Don Diamante murió a mediados de octubre. Una semana antes nos había mandado llamar.
—Anda —le dijo al Chacra cuando entramos. Sobre el espaldar de bronce de la cama, clavado a la pared con una chinche, vi un gran retrato de Jean Jaurés. Pero sólo muchos años más tarde supe a quién perteneció esa cara. Debí escribir que, ahora, veíamos una gran cartulina ruinosa. —Anda. Quiero hablar con ellos.

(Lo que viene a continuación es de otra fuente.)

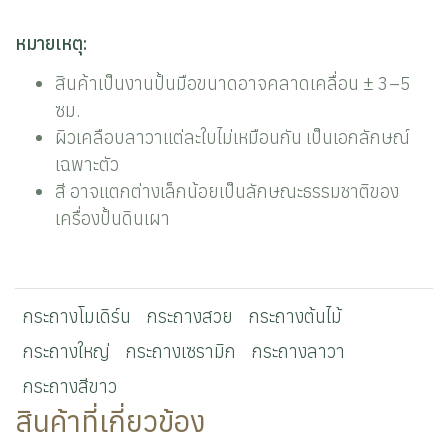
หมายเหตุ:
สินค้าเป็นงานปั้นมือขนาดอาจคลาดเคลื่อน ± 3–5
ซม.
ผิวเคลือบลาวาแต่ละใบไม่เหมือนกัน เป็นเอกลักษณ์
เฉพาะตัว
สี อาจแตกต่างเล็กน้อยเป็นลักษณะธรรมชาติของ
เครื่องปั้นดินเผา
กระถางโมเดิร์น
กระถางสวย
กระถางต้นไม้
กระถางใหญ่
กระถางเซรามิก
กระถางลาวา
กระถางสีขาว
สินค้าที่เกี่ยวข้อง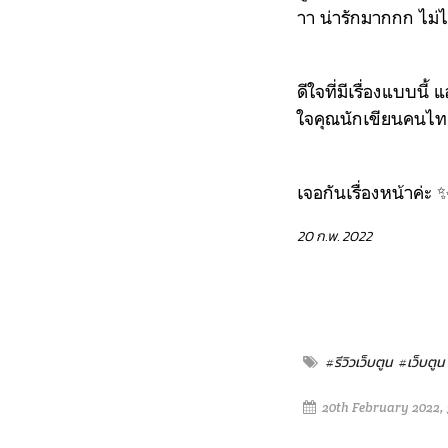
าา น่ารักมากกก ไม่
ดีใจที่มีเรื่องแบบน
ใจคุณนักเขียนคนไท
เจอกันเรื่องหน้าค่ะ 
20 ก.พ. 2022
#รีวิวเว็บตูน
#เว็บตูน
20th February 2022, 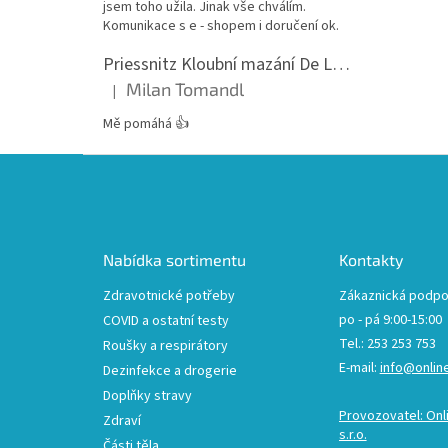
jsem toho užila. Jinak vše chválím.
Komunikace s e - shopem i doručení ok.
Priessnitz Kloubní mazání De Luxe, 200ml
Milan Tomandl
|
Hodnocení produktu je 5 z 5 hvězdiček.
Mě pomáhá 👍
Z
á
p
a
t
Nabídka sortimentu
Kontakty
í
Zdravotnické potřeby
Zákaznická podpo
po - pá 9:00-15:00
COVID a ostatní testy
Tel.: 253 253 753
Roušky a respirátory
E-mail:
info@onlin
Dezinfekce a drogerie
Doplňky stravy
Provozovatel: Onl
Zdraví
s.r.o.
Části těla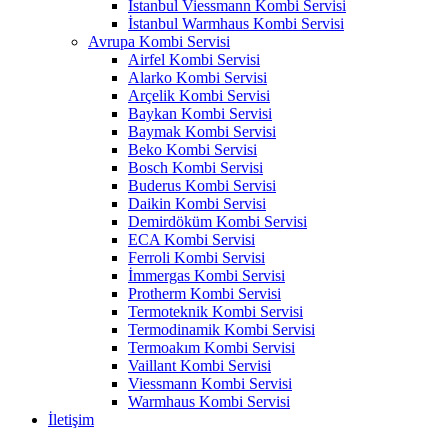
İstanbul Viessmann Kombi Servisi
İstanbul Warmhaus Kombi Servisi
Avrupa Kombi Servisi
Airfel Kombi Servisi
Alarko Kombi Servisi
Arçelik Kombi Servisi
Baykan Kombi Servisi
Baymak Kombi Servisi
Beko Kombi Servisi
Bosch Kombi Servisi
Buderus Kombi Servisi
Daikin Kombi Servisi
Demirdöküm Kombi Servisi
ECA Kombi Servisi
Ferroli Kombi Servisi
İmmergas Kombi Servisi
Protherm Kombi Servisi
Termoteknik Kombi Servisi
Termodinamik Kombi Servisi
Termoakım Kombi Servisi
Vaillant Kombi Servisi
Viessmann Kombi Servisi
Warmhaus Kombi Servisi
İletişim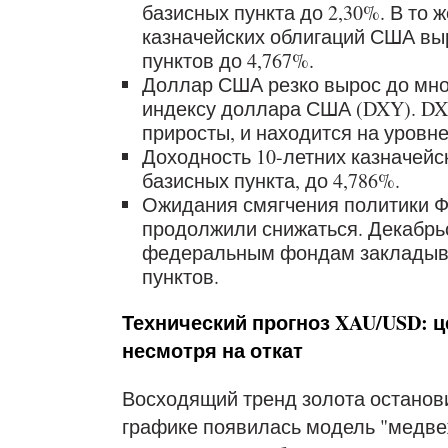
базисных пункта до 2,30%. В то 
казначейских облигаций США вы
пунктов до 4,767%.
Доллар США резко вырос до мн
индексу доллара США (DXY). DXY
приросты, и находится на уровне
Доходность 10-летних казначей
базисных пункта, до 4,786%.
Ожидания смягчения политики 
продолжили снижаться. Декабрьс
федеральным фондам закладывае
пунктов.
Технический прогноз XAU/USD: ц
несмотря на откат
Восходящий тренд золота останови
графике появилась модель "медвеж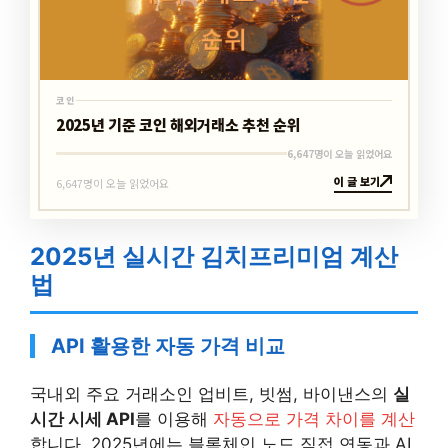
코인
2025년 기준 코인 해외거래소 추천 순위
6,647명이 오늘 읽었어요
이 글 보기
6,647명이 오늘 읽었어요
2025년 실시간 김치프리미엄 계산
법
API 활용한 자동 가격 비교
국내외 주요 거래소인 업비트, 빗썸, 바이낸스의
실
시간 시세 API
를 이용해
자동으로 가격 차이를 계산
합니다. 2025년에는 블록체인 노드 직접 연동과 AI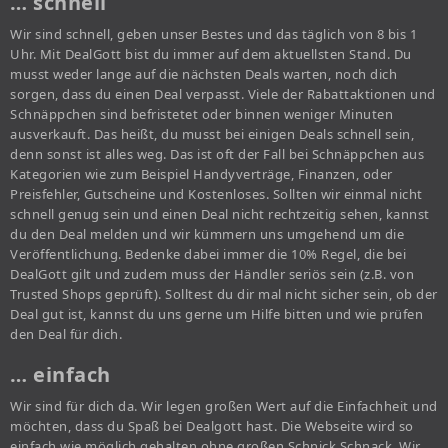
… schnell
Wir sind schnell, geben unser Bestes und das täglich von 8 bis 1
Uhr. Mit DealGott bist du immer auf dem aktuellsten Stand. Du
musst weder lange auf die nächsten Deals warten, noch dich
sorgen, dass du einen Deal verpasst. Viele der Rabattaktionen und
Schnäppchen sind befristetet oder binnen weniger Minuten
ausverkauft. Das heißt, du musst bei einigen Deals schnell sein,
denn sonst ist alles weg. Das ist oft der Fall bei Schnäppchen aus
Kategorien wie zum Beispiel Handyverträge, Finanzen, oder
Preisfehler, Gutscheine und Kostenloses. Sollten wir einmal nicht
schnell genug sein und einen Deal nicht rechtzeitig sehen, kannst
du den Deal melden und wir kümmern uns umgehend um die
Veröffentlichung. Bedenke dabei immer die 10% Regel, die bei
DealGott gilt und zudem muss der Händler seriös sein (z.B. von
Trusted Shops geprüft). Solltest du dir mal nicht sicher sein, ob der
Deal gut ist, kannst du uns gerne um Hilfe bitten und wie prüfen
den Deal für dich.
… einfach
Wir sind für dich da. Wir legen großen Wert auf die Einfachheit und
möchten, dass du Spaß bei Dealgott hast. Die Webseite wird so
einfach wie möglich gehalten ohne großen Schnick Schnack. Wir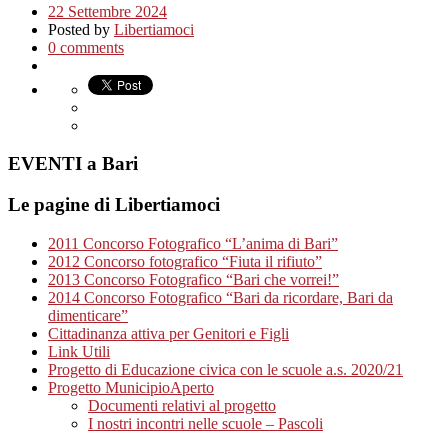
22 Settembre 2024
Posted by
Libertiamoci
0 comments
EVENTI a Bari
Le pagine di Libertiamoci
2011 Concorso Fotografico “L’anima di Bari”
2012 Concorso fotografico “Fiuta il rifiuto”
2013 Concorso Fotografico “Bari che vorrei!”
2014 Concorso Fotografico “Bari da ricordare, Bari da
dimenticare”
Cittadinanza attiva per Genitori e Figli
Link Utili
Progetto di Educazione civica con le scuole a.s. 2020/21
Progetto MunicipioAperto
Documenti relativi al progetto
I nostri incontri nelle scuole – Pascoli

Después habló. Dijo que desde hacía un tiempo sabía esto, y se tocó el pecho. Tenía los dedos salpicados de estrellitas amarillas. Que por eso lo había hecho venir a él, a Eduardo. Un hijo de la vejez, un hijo de la inmunda chochera. Mi culpa, dijo, y aunque se refería a él mismo yo supe que estaba pensando en una mujer. Nunca había sabido ser buen padre, no, no teníamos que interrumpirlo, nunca había sabido ser un buen padre, ni siquiera un padre, y a lo mejor por eso amó tanto a los muchachos como nosotros, y los ayudó por eso. A ella, sí, vaya si a ella la había querido. Ahí estaba el mal. O hasta el pecado. Pero de inmediato hizo un gesto con la mano, como para que no oyéramos, como si no tuviera importancia. Volvió a tocarse el pecho: Eduardo no sabe esto, hijos, no sabe del animal que mata acá adentro. Y se quedó como asombrado, repitiendo lo que acababa de decir. Se rio y movía la cabeza y súbitamente lo dobló sobre la cama una tos larga y profunda que me hizo el efecto de un vendaval de barro arrasándolo por dentro.